Abstract: In the Chinese traditional medicine, plant of Agastache rugosa (Fisch. & C.A. Mey.) Kuntze (A. rugosa) has been used to treat nausea, vomiting and dispel damp. However, currently, few reports about the chemical constituents, especially the non-volatile components of A. rugosa are available. Through separation with various column chromatographies to elucidate the chemical constituents of A. rugosa, the biological activities of the major constituents were investigated. The extracts and main constituents of A. rugosa were evaluated for their anticoagulant effects by assaying the activated partial thromboplastin time (APTT), prothrombin time (PT), thrombin time (TT) and fibrinogen (FIB) in vitro. Seven known compounds (namely compounds 1–7) were isolated from the aerial parts of A. rugosa. They were identified as methyl hexadecanoate (1), β-sitosterol (2), acacetin (3), ursolic acid (4), apigenin (5), protocatechuic acid (6) and tilianin (7), respectively. Compounds 1 and 6 were isolated from the genus Agastache for the first time, and compound 4 was obtained from the plants for the first time. The results showed that the extract of A. rugosa had a significant procoagulant activity by shortening the time of PT (P < 0.001) and increasing FIB content (P < 0.001), as compared with Vitamin K1. While its major constituents acacetin and tilianin exhibited significant anticoagulant activities by prolonging the times of PT, APTT, TT and reducing FIB content (P < 0.001), as compared with blank control group. The total extract of A. rugosa possessed significant procoagulant activity, while its main components, acacetin and tilianin possessed significant anticoagulant activities. Further investigation should be pursued to find out the bioactivity components responsible for the procoagulant action of the plant.

Identification and quantification of the sedative and anticonvulsant flavone glycoside from Chrysanthemum boreale.
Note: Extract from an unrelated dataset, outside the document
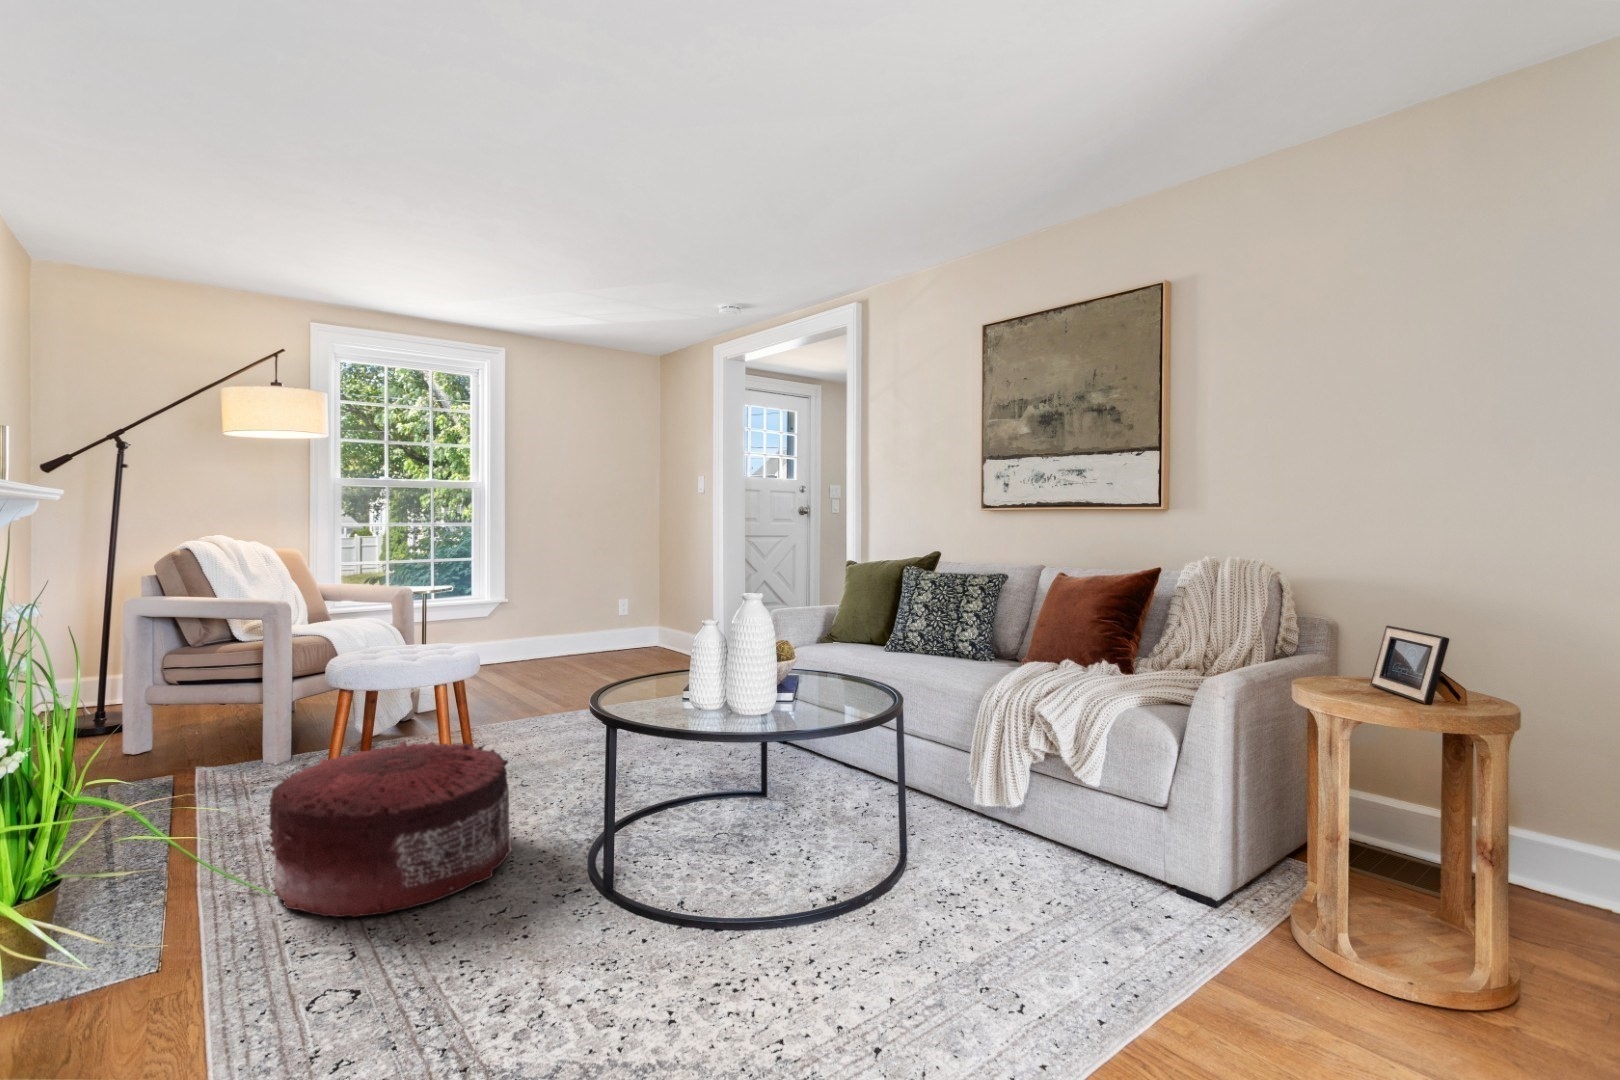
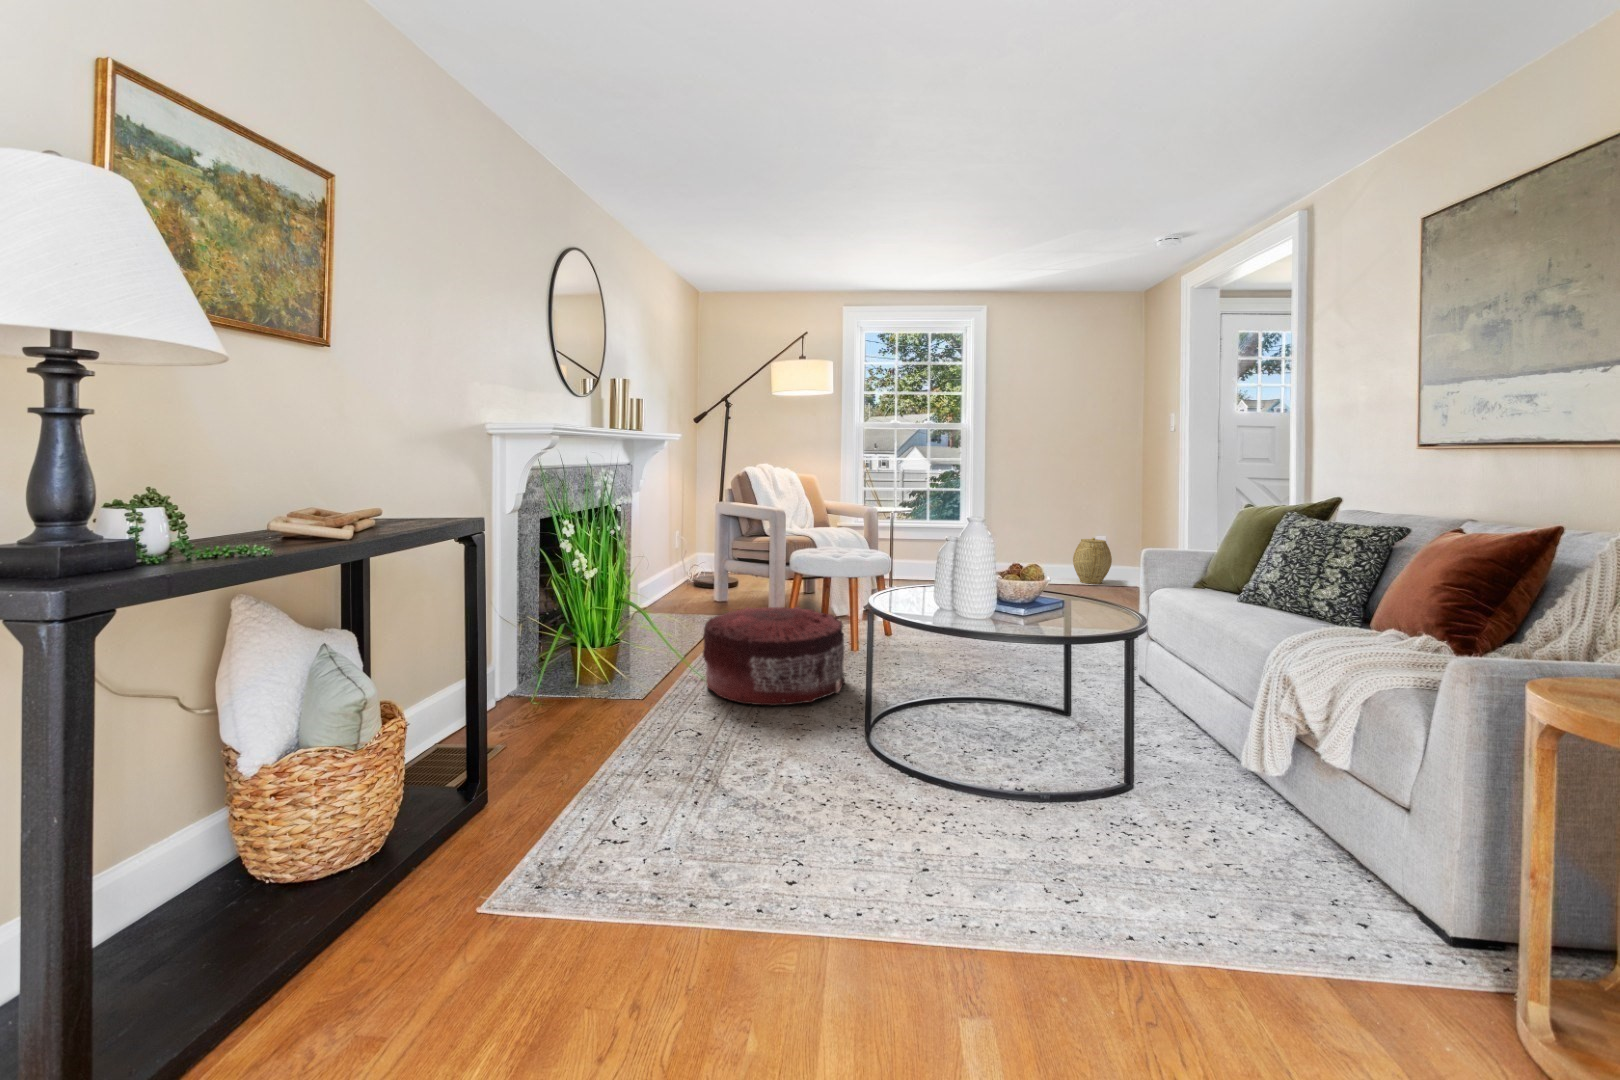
woven basket: none [610,602,649,652] -> present [1073,538,1112,584]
Abstract: The flowers or leaves of Chrysanthemum boreale (Compositae) have been traditionally used as herb tea to reduce anxiety, insomnia, and stress. Sedative and anticonvulsant activities were evaluated in mice using pentobarbital-induced sleeping assay and pentylenetetrazole (PTZ)-induced convulsion assay. The flower extract exhibited more potent activities than the extracts of the leaves and stems, and chromatographic isolation yielded the five compounds acacetin, linarin, acacetin 7-O-β-d-glucopyranosyl-(1 → 2)[α-l-rhamnopyranosyl-(1 → 6)]-β-d-glucopyranoside, chlorogenic acid, and 3,5-di-O-caffeoylquinic acid. These compounds were simultaneously analyzed by HPLC, and the method was validated. The contents of linarin, which were shown to be most abundant in C. boreale, were observed in the order of leaf (11.93 mg/g) > flower (8.50 mg/g) > stem (5.60 mg/g). Linarin and its aglycone, acacetin, exhibited sedative and anticonvulsant activities in the present in vivo assays. It can be considered that linarin is one of the active compounds effective against anxiety, insomnia, and stress, with acacetin as its active moiety.

Acacetin inhibits expression of E-selectin on endothelial cells through regulation of the MAP kinase signaling pathway and activation of NF-κB

Abstract: Since E-selectin-mediated adhesion of leukocytes or tumor cells to the vascular endothelium is a key early event in the initiation of inflammatory response and cancer metastasis, E-selectin inhibition is thought to be a good target for therapeutic intervention. Several flavones have been shown to have anti-inflammatory and anticancer properties. In the present study, we investigated the effects of plant flavones on expression of E-selectin in human umbilical vein endothelial cells. Among 11 flavones, acacetin strongly inhibited TNF-α-induced E-selectin expression in HUVECs. Acacetin suppressed the TNF-α-induced phosphorylation of p38 but did not inhibit TNF-α-induced phosphorylations of JNK and ERK. Acacetin also inhibited the activation of NF-κB by stimulation with TNF-α. Furthermore, adhesion of monocytes to TNF-α-treated endothelial cells was inhibited by cotreatment with acacetin. These results suggest that acacetin inhibits the expression of E-selectin by regulation of the p38 MAPK signaling pathway and activation of NF-κB.